> _CONSIGNE_
Pourriez-vous reprendre le passage du texte fourni qui s'ouvre sur les mots contenant « Le Gouvernement concentrera son » et se ferme sur « nous voulons mener. », en substituant « enseignement élémentaire » à « enseignement primaire » ?

::: TEXTE FOURNI

Le Gouvernement concentrera son action sur l’enseignement primaire. C’est en début de cycle que se joue l’avenir des enfants, et vous le savez ! Le Gouvernement concentrera donc son attention sur l’enseignement primaire et les premiers cycles universitaires, où l’on compte trop d’échecs. Un nouvel élan sera donné également à l’éducation prioritaire, là où les besoins sont les plus importants. Nous ne pouvons nous résigner à cet incroyable niveau de chômage chez les jeunes dans un pays tel que la France. C’est un combat que nous voulons mener.

::::::
::: DONNÉES FOURNIES

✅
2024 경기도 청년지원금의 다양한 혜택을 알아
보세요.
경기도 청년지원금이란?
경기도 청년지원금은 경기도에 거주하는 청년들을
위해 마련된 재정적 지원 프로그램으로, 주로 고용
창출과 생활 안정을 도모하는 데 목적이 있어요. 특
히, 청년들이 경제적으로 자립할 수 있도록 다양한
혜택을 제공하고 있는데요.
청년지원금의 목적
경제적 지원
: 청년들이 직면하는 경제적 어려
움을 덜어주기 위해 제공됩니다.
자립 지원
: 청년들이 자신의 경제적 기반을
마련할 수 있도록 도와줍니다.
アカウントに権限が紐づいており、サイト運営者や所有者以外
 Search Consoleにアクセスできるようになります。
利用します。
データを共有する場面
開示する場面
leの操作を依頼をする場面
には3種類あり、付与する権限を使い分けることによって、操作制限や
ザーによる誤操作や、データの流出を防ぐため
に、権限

::::::

> _CORRIGÉ_
Le Gouvernement concentrera son action sur l’enseignement élémentaire. C’est en début de cycle que se joue l’avenir des enfants, et vous le savez ! Le Gouvernement concentrera donc son attention sur l’enseignement élémentaire et les premiers cycles universitaires, où l’on compte trop d’échecs. Un nouvel élan sera donné également à l’éducation prioritaire, là où les besoins sont les plus importants. Nous ne pouvons nous résigner à cet incroyable niveau de chômage chez les jeunes dans un pays tel que la France. C’est un combat que nous voulons mener.